I’m sure there’s probably more than one moral to this story, but for me at least it has to be one of Carl Jung’s most famous warnings: Beware unearned knowledge. Jung believed the great risk of psychedelics was that the user would be unprepared for the vast amounts of material, including repressed memories and emotions, unlocked from the deeper levels of the unconscious. Psychedelics could be seen as a “shortcut” to enlightenment and personal integration, when what is really needed to achieve those things is patient work upon the self over time. Above all, an individual needs to confront his “shadow,” those aspects of the personality the conscious ego denies—repressed instincts, impulses, desires, traits like aggression, envy, greed and prejudice.

Jung’s cautions are in line with those of all previous cultures that have used mind-altering drugs. Although psychedelics are an important part of traditional religion and spirituality—and therefore of the human experience conceived more broadly—their use has always been circumscribed and protected with safeguards. Amazonian tribesmen and Siberian reindeer-herders were not “microdosing” psilocybin for productivity or regularly visiting the “machine elves” to talk about who built the pyramids. The use of mushrooms, ayahuasca, peyote cactus and other substances took place according to schedules determined by ritual and astrological conditions, and was usually guided by specially trained practitioners known as shamen, who were believed to act as mediators between the land of the living and the world beyond.

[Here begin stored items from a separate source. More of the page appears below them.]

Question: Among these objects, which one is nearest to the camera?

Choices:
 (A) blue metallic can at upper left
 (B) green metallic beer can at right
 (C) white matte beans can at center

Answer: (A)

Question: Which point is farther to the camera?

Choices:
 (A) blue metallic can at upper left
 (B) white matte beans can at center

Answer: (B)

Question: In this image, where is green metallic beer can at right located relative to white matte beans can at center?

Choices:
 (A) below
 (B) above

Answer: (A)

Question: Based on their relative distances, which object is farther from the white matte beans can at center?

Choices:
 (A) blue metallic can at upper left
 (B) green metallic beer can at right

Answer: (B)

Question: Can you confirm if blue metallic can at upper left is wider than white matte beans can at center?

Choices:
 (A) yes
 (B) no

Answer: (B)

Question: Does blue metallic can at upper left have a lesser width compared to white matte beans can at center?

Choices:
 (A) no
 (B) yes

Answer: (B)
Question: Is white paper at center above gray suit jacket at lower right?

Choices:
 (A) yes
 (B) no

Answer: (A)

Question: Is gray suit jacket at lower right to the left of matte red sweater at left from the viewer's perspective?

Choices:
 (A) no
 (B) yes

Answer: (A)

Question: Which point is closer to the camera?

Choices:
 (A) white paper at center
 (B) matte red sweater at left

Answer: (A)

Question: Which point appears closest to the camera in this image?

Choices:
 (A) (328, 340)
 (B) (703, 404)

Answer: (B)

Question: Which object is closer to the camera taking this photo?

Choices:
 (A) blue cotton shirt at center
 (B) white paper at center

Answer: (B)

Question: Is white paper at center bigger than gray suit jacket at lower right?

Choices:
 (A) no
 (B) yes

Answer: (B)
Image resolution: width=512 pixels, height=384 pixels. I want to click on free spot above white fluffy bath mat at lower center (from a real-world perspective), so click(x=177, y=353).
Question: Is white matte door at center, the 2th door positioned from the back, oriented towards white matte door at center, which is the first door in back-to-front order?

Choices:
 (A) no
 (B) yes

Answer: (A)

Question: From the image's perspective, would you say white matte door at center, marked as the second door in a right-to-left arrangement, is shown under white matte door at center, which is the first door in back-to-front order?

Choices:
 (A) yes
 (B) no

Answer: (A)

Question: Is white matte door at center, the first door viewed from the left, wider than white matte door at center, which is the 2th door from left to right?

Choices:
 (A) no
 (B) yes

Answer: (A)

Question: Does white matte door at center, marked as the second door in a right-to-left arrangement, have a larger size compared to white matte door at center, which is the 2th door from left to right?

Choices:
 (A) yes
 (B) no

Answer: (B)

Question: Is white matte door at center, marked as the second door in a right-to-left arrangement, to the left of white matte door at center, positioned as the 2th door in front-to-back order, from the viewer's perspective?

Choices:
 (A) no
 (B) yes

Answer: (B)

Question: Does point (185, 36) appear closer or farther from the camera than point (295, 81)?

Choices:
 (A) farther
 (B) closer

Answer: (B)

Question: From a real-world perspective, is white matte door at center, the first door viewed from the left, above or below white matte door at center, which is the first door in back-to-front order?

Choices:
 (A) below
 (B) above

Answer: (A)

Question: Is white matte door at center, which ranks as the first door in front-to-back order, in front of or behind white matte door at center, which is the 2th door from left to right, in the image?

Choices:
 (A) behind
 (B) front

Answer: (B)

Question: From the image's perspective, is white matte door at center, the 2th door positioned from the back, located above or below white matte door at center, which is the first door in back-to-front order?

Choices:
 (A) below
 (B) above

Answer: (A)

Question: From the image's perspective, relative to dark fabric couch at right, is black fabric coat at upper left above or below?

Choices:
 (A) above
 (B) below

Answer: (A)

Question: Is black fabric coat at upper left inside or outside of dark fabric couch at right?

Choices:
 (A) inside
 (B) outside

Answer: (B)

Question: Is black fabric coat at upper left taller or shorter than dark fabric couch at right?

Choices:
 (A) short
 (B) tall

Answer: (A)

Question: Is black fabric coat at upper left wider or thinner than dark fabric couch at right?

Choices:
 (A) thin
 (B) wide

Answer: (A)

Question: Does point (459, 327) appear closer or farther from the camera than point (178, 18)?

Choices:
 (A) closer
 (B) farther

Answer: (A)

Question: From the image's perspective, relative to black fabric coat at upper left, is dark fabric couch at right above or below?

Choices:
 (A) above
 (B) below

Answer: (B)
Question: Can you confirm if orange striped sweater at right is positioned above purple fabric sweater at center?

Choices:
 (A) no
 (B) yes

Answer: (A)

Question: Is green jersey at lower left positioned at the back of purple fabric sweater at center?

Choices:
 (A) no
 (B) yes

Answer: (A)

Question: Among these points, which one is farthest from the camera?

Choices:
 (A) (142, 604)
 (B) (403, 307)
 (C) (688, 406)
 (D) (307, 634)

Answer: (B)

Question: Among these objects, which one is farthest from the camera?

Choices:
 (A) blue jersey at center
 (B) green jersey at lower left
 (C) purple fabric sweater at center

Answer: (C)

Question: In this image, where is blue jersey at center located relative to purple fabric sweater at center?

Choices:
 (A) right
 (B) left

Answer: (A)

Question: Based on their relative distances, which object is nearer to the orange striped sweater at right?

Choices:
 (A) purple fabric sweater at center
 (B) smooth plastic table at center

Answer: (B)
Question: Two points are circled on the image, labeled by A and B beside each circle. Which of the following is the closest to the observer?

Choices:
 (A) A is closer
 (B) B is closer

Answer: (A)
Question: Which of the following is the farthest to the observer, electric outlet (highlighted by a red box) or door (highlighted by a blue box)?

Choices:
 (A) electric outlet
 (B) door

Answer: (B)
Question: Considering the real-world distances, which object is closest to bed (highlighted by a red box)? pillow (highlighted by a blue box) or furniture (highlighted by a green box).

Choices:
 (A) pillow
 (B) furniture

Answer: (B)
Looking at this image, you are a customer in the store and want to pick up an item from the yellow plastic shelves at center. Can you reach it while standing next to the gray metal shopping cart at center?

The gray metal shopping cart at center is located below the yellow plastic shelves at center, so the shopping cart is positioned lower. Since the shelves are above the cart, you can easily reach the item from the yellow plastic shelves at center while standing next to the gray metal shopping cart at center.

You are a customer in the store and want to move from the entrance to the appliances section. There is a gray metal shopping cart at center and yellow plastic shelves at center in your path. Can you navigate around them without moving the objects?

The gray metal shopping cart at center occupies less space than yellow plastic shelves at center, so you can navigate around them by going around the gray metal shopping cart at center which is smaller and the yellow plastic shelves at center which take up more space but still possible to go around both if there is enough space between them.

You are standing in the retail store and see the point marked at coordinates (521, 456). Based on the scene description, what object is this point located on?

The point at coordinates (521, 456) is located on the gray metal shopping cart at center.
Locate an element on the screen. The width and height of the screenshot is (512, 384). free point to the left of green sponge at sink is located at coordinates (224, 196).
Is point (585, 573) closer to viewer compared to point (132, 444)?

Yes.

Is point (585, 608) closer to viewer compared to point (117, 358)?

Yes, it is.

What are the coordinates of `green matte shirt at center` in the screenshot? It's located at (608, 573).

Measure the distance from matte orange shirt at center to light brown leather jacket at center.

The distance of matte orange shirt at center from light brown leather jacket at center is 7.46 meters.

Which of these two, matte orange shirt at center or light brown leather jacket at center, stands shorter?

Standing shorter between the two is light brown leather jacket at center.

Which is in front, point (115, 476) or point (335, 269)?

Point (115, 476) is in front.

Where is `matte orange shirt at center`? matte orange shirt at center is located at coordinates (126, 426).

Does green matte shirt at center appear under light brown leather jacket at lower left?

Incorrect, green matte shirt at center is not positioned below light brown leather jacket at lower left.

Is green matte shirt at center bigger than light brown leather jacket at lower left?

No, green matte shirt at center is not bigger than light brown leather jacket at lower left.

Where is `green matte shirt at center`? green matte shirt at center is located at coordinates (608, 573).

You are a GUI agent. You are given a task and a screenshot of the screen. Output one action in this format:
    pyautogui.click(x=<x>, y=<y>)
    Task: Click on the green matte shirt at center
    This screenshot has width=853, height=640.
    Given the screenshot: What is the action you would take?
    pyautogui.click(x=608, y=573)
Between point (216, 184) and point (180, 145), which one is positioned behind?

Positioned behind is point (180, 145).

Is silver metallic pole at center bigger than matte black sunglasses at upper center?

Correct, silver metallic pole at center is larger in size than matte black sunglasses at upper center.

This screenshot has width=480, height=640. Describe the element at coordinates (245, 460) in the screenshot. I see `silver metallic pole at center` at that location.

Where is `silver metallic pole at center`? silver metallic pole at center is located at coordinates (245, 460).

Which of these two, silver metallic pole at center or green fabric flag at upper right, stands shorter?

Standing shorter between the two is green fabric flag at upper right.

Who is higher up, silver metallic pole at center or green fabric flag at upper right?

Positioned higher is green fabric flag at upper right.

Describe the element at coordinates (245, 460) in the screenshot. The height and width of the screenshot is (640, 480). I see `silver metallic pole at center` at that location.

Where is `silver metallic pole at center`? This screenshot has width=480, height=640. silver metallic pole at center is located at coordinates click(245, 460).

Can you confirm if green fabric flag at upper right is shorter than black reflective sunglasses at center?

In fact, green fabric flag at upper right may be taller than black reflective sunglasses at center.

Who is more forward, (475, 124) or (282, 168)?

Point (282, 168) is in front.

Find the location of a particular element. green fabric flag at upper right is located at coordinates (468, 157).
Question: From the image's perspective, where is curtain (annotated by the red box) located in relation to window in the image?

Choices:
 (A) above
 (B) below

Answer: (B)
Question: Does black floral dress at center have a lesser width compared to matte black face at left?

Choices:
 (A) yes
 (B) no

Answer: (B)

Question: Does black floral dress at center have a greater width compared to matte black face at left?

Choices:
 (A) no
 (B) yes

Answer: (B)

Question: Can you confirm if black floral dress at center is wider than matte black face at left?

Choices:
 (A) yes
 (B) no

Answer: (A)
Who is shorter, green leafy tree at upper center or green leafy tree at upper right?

Preparation and setting were vital elements of psychedelic use. People were not inducted into the psychedelics willy-nilly, unlike today thanks to the blithe assurances of podcasters, musicians, influencers and tech bros.

In a letter from 1954, Jung wrote about LSD: “It has indeed very curious effects—of which I know far too little… I only know there is no point in wishing to know more of the collective unconscious than one gets through dreams and intuition. The more you know of it, the greater and heavier becomes our moral burden, because the unconscious contents transform themselves into your individual tasks and duties as soon as they begin to become conscious. Do you want to increase loneliness and misunderstanding? Do you want to find more and more complications and increasing responsibilities?”

Jung added that he was “profoundly mistrustful of the pure gifts of the gods.”

“You pay very dearly for them.”

Just how dearly, Connor Murphy found out.